There is one particular case in which both of these are possible. If the bayes net were a tree (i.e. only one parent), then there can’t exist any V-structures. As such, we can split up the tree into multiple independent subtrees (separated by the observed variables). You can sample from these subtrees easily, and you can also easily compute likelihoods.

# Monte Carlo expectation

There are a few ways of computing an expectation, and it might be confusing at first.

We have four equivalent (or approximations) of the same statement

- $\sum_x p(x)f(x)$

- $E_{x\sim p(x)}[f(x)]$

- $\frac{1}{M}\sum_{m}f(x[m])$ when $x$ is sampled from $p$

- $\frac{1}{M}\sum_x M[x]f(x)$ when $x$ is sampled from $p$ where $M$ is a count function

The first and second statements are equivalent by definition.

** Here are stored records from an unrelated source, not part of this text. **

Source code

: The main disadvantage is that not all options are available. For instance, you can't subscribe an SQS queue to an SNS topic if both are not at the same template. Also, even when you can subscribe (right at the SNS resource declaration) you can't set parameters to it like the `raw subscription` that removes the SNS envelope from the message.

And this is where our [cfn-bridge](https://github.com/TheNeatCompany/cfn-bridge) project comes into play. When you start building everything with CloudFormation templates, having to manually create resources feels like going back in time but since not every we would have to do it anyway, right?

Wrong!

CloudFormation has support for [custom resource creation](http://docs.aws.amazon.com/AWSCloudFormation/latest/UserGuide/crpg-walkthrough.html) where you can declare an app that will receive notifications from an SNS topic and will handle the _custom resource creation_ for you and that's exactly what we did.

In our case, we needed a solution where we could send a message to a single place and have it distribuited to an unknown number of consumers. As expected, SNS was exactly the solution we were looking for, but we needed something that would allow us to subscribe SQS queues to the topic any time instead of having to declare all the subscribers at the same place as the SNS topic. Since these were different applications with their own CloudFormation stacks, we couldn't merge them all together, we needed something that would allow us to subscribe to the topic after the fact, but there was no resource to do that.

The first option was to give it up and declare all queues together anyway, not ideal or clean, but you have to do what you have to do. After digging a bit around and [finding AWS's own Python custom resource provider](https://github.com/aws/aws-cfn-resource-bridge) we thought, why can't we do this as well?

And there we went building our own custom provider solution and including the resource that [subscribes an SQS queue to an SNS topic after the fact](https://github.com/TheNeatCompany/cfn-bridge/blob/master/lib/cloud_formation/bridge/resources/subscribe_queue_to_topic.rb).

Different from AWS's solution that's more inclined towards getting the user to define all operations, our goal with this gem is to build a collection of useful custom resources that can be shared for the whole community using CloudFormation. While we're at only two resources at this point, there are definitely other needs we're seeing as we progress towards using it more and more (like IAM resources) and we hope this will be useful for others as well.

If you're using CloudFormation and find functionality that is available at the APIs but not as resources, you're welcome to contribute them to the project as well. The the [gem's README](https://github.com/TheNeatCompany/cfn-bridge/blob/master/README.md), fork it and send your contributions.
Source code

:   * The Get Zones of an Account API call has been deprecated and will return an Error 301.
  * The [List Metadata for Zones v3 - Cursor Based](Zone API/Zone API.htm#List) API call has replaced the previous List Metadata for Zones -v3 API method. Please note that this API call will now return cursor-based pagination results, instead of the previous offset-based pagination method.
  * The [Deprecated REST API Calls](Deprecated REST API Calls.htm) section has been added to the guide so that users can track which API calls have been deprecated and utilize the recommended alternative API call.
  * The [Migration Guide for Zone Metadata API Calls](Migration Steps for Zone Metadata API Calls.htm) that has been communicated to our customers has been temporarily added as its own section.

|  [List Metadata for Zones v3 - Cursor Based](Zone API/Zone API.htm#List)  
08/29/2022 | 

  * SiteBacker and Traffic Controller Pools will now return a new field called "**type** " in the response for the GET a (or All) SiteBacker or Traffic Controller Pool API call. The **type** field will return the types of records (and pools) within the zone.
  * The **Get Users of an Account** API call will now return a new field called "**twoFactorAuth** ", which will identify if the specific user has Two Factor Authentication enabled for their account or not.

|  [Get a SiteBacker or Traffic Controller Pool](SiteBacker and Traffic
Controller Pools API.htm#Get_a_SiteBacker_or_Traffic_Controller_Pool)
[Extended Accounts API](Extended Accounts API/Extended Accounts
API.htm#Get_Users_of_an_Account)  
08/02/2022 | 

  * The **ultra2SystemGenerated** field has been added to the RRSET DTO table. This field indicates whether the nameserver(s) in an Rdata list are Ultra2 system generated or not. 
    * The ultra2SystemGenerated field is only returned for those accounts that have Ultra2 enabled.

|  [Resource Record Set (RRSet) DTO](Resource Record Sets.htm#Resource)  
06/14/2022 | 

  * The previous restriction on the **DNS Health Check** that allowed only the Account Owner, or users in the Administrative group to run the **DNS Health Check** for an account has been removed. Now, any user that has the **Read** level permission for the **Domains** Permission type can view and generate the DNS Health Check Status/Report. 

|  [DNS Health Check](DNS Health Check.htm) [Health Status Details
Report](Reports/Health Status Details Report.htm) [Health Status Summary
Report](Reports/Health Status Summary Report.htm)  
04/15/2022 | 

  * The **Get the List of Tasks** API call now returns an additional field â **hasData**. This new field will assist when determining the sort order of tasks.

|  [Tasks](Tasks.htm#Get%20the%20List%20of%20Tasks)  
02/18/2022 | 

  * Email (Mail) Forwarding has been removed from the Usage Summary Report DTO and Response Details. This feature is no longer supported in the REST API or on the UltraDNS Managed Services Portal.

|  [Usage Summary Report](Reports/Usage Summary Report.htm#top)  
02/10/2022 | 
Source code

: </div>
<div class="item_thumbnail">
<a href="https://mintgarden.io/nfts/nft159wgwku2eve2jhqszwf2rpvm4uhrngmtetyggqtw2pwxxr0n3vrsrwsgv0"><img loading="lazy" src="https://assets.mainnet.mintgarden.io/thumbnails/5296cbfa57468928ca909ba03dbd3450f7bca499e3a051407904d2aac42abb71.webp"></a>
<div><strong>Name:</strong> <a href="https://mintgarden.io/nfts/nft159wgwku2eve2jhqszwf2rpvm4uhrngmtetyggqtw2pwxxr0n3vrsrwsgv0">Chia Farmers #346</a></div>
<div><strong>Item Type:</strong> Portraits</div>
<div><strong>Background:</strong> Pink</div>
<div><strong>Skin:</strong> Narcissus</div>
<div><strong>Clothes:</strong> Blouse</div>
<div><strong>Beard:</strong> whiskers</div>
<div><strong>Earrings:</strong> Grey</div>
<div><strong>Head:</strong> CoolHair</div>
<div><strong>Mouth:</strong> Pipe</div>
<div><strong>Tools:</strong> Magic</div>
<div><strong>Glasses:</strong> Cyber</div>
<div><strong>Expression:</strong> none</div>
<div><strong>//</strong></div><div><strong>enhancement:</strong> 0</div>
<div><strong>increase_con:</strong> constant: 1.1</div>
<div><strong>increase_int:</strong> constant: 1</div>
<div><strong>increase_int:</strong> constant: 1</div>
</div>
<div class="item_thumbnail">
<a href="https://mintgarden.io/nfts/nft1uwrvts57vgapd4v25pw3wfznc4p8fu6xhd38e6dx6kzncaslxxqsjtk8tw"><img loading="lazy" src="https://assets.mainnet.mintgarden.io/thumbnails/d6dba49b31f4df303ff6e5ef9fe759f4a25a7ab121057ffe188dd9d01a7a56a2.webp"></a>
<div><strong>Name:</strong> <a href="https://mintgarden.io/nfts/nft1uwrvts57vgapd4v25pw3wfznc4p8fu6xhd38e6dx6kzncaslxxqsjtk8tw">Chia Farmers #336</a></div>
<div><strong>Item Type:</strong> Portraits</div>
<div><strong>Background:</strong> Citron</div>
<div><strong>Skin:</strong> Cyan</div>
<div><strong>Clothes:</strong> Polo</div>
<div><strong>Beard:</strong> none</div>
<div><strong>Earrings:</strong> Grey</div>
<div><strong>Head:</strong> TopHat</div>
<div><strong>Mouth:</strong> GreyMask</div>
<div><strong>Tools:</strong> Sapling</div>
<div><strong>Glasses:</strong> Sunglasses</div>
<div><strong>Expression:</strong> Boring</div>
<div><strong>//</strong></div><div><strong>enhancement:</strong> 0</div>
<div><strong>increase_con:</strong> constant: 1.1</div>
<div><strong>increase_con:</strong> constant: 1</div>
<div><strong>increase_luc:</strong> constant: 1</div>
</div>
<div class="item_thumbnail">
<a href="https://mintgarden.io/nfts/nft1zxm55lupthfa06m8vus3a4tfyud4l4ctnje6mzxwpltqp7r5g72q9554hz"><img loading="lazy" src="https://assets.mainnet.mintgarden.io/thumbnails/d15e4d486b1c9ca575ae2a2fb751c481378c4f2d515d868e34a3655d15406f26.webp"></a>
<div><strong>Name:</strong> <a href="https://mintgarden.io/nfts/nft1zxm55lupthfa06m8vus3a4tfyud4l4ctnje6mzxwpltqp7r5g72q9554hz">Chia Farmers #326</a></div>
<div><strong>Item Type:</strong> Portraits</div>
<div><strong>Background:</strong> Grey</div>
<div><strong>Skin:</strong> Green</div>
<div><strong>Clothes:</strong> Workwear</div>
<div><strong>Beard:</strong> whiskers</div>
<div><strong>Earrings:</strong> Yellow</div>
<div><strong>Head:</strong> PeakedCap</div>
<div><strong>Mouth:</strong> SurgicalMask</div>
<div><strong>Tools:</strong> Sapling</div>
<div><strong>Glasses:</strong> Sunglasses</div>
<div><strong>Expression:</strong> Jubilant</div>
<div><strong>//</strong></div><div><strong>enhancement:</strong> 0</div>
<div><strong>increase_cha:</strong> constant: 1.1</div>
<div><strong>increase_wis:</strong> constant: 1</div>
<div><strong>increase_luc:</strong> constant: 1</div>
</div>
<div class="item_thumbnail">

The second and third are equivalent by the Monte Carlo approximation. The expectation is a weighted sum of values across a distribution. That’s kind of like an outsider’s perspective. The Monte Carlo assumes that you have direct data from the distribution. That’s like an insider’s perspective. From this, you can just take the average because the weighting is implicit; it comes from the sampling.

The third and fourth are equivalent because they just express different summations. The first summation is over data points, while the second summation is over values. You can imagine grouping the sumation by data points by the value of those data points, which gets you the fourth equation.